• _Problem requirements_
Without the images, repeat every line of the listing exactly.

• _Entries provided_

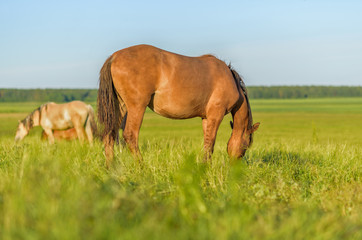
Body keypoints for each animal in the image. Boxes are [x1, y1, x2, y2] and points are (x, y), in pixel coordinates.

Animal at [97, 44, 258, 166]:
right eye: (245, 146)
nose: (235, 167)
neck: (229, 79)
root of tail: (114, 57)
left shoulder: (206, 118)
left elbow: (207, 143)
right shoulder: (215, 115)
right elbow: (210, 143)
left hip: (120, 107)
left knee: (110, 134)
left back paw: (110, 167)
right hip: (136, 108)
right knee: (130, 135)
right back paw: (141, 166)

• _Task output_
Body keypoints for each animal in the image. Boxes are [x1, y1, x2, y2] and points are (x, y), in pixel coordinates.

Animal at [97, 44, 258, 166]:
right eye: (245, 146)
nose: (235, 167)
neck: (229, 79)
root of tail: (114, 57)
left shoulder: (206, 118)
left elbow: (207, 143)
right shoulder: (215, 115)
right elbow: (210, 143)
left hip: (120, 107)
left knee: (110, 134)
left back paw: (110, 167)
right hip: (136, 108)
right knee: (130, 135)
right back paw: (141, 166)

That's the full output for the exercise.